臭すぎたんだろう。腰が抜けたようにぺたんと座ったニャークリアさんが涙目で放心していた。
リエラの一撃で暴れ出したドラゴンゾンビ。その尻尾が氷ごと浮き上がりそこかしこにぶつかりだす。
そして、ニャークリアさんへとしなった。
「カバーッ!!」
棺の盾が割り込む。
ズガンッと音を立てて尻尾が棺に激突。腐肉がそこかしこに飛び散る。
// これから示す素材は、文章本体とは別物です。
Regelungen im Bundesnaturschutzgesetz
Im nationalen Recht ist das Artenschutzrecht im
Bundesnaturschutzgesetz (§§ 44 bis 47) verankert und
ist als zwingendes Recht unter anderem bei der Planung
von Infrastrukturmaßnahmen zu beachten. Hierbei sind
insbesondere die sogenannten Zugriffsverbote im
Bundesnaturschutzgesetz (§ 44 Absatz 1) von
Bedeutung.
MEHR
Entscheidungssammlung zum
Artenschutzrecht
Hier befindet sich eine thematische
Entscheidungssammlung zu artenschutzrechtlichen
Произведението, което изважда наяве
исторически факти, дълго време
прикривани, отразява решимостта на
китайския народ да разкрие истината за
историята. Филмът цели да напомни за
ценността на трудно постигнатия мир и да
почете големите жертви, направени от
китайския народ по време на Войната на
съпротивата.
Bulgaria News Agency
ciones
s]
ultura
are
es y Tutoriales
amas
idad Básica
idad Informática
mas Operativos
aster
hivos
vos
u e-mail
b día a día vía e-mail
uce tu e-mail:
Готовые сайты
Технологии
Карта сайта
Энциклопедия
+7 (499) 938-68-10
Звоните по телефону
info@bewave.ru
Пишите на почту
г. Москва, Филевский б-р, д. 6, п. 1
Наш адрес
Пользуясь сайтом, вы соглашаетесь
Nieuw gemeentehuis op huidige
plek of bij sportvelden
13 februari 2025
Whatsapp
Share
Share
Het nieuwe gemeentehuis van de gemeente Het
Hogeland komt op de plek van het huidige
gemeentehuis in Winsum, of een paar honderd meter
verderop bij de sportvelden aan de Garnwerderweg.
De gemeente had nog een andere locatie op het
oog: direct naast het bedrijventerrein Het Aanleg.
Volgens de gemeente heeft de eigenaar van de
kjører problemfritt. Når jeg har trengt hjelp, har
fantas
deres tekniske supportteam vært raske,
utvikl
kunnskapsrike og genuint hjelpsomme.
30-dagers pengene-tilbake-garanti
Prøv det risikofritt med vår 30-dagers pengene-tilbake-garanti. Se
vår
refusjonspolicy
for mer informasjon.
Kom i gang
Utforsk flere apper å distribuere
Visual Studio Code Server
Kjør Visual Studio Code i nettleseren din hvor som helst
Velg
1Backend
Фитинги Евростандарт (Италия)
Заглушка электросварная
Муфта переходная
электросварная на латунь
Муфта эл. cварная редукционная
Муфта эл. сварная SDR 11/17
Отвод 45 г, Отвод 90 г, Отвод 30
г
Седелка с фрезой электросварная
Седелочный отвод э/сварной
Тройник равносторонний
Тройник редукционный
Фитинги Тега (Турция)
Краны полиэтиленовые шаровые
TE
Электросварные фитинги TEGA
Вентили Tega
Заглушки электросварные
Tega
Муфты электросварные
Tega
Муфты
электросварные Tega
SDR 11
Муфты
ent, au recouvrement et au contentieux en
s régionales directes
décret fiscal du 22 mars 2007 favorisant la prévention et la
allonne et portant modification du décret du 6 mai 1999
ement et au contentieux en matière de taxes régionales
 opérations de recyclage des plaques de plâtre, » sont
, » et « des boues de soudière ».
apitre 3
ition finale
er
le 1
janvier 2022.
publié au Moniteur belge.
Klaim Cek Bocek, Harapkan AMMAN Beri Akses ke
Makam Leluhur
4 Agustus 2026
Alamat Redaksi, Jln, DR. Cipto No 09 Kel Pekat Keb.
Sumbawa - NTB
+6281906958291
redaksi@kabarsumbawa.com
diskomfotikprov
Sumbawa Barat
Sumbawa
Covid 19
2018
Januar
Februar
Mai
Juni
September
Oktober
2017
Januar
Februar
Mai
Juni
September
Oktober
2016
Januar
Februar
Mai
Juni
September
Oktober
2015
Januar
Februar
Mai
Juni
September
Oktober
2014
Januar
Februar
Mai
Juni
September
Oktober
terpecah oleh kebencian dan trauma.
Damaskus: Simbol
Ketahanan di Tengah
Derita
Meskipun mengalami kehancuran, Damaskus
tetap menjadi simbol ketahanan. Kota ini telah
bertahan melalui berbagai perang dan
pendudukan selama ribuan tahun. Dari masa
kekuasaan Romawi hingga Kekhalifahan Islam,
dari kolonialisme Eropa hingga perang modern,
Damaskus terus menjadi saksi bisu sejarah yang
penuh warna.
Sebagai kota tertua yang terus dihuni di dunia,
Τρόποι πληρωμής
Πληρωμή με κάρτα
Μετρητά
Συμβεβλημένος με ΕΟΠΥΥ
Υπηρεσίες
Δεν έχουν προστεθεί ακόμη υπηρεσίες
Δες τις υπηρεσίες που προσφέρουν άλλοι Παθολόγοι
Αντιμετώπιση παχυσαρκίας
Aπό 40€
うわ、えんがちょっ。
「シールドバッシュッ!!」
そしてカウンター攻撃発動。
恐れることも攻撃による衝撃で仰け反ることもなく、ピピロさんの必殺が叩き込まれる。
尻尾が吹き飛んだ。
「やるじゃないか!!」
「ニャークリアさんは任せてください。絶対に守り切ります!! 僕だって、やれる。やれるんだっ」
「グーレイ、速度強化行くわ! 視界速度が変わるから気を付けて!」
「いい補助魔法だ!」
よおっし、僕も! 当たれぇ!!
魔法を込めるように掌に集めたソレを放り出す。
―― ああっ! あの馬鹿バグ、またやった!! ――
「なに? あ、バグ君っ!!?」
え? なに? 駄目だった?
僕の放ったバグ弾がドラゴンゾンビへと向かっていく。
って、避けたぁ!?
放物線描いたバグ弾はなんとドラゴンゾンビへ当たる瞬間、スライダーもびっくりの方向転換でグギュンっとドラゴンゾンビから離れる。
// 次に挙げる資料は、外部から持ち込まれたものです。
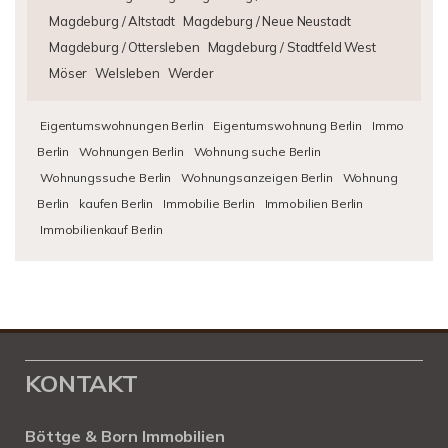
Magdeburg / Altstadt
Magdeburg / Neue Neustadt
Magdeburg / Ottersleben
Magdeburg / Stadtfeld West
Möser
Welsleben
Werder
Eigentumswohnungen Berlin
Eigentumswohnung Berlin
Immo
Berlin
Wohnungen Berlin
Wohnung suche Berlin
Wohnungssuche Berlin
Wohnungsanzeigen Berlin
Wohnung
Berlin
kaufen Berlin
Immobilie Berlin
Immobilien Berlin
Immobilienkauf Berlin
KONTAKT
Böttge & Born Immobilien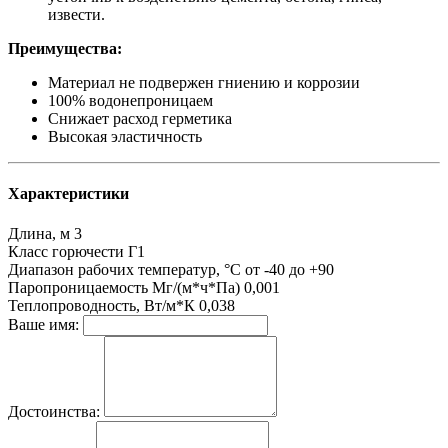
извести.
Преимущества:
Материал не подвержен гниению и коррозии
100% водонепроницаем
Снижает расход герметика
Высокая эластичность
Характеристики
Длина, м
3
Класс горючести
Г1
Диапазон рабочих температур, °С
от -40 до +90
Паропроницаемость Мг/(м*ч*Па)
0,001
Теплопроводность, Вт/м*К
0,038
Ваше имя:
Достоинства: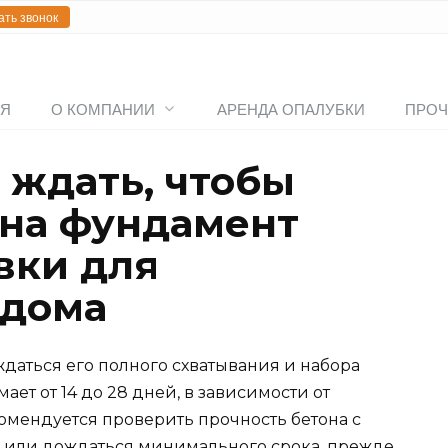
ать звонок
АЯ
О КОМПАНИИ
АРЕНДА ОПАЛУБКИ
ПРОЧ
 ждать, чтобы
 на фундамент
вки для
 дома
даться его полного схватывания и набора
ает от 14 до 28 дней, в зависимости от
комендуется проверить прочность бетона с
или дождаться минимального срока, прежде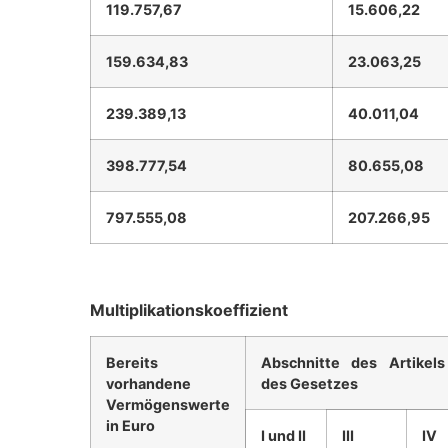
119.757,67
15.606,22
159.634,83
23.063,25
239.389,13
40.011,04
398.777,54
80.655,08
797.555,08
207.266,95
Multiplikationskoeffizient
Bereits
Abschnitte des Artikel
vorhandene
des Gesetzes
Vermögenswerte
in Euro
I und II
III
IV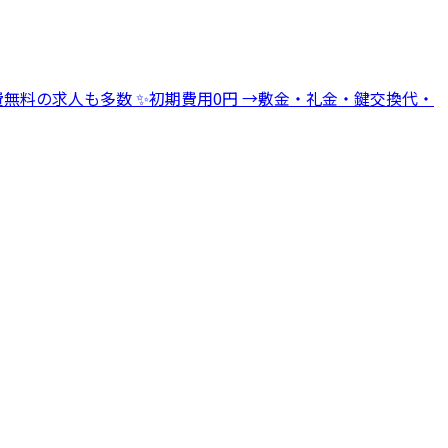
→寮費無料の求人も多数 ✨初期費用0円 →敷金・礼金・鍵交換代・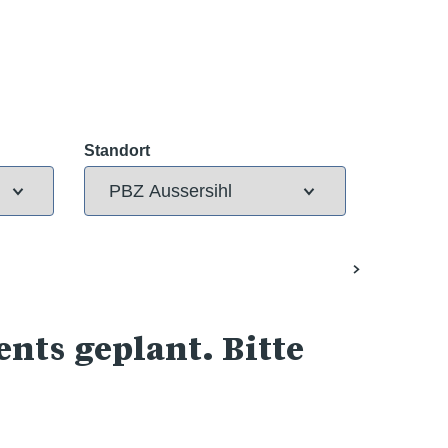
Standort
nts geplant. Bitte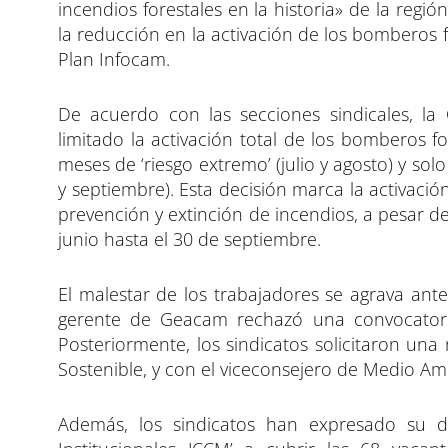
incendios forestales en la historia» de la reg
la reducción en la activación de los bomberos f
Plan Infocam.
De acuerdo con las secciones sindicales, la 
limitado la activación total de los bomberos fo
meses de ‘riesgo extremo’ (julio y agosto) y sol
y septiembre). Esta decisión marca la activació
prevención y extinción de incendios, a pesar 
junio hasta el 30 de septiembre.
El malestar de los trabajadores se agrava ant
gerente de Geacam rechazó una convocatoria
Posteriormente, los sindicatos solicitaron u
Sostenible, y con el viceconsejero de Medio Am
Además, los sindicatos han expresado su d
そして……腐肉の海に沈んでいた尾道さんの後頭部に直撃した。
……なんでさ!?
え? 尾道さんいつの間にそんな場所に!?
っていうか腐肉塗れとか、確実に毒と呪詛受けちゃってるじゃん!? しかもさらにバグった!? これ、大失敗じゃないですかね!?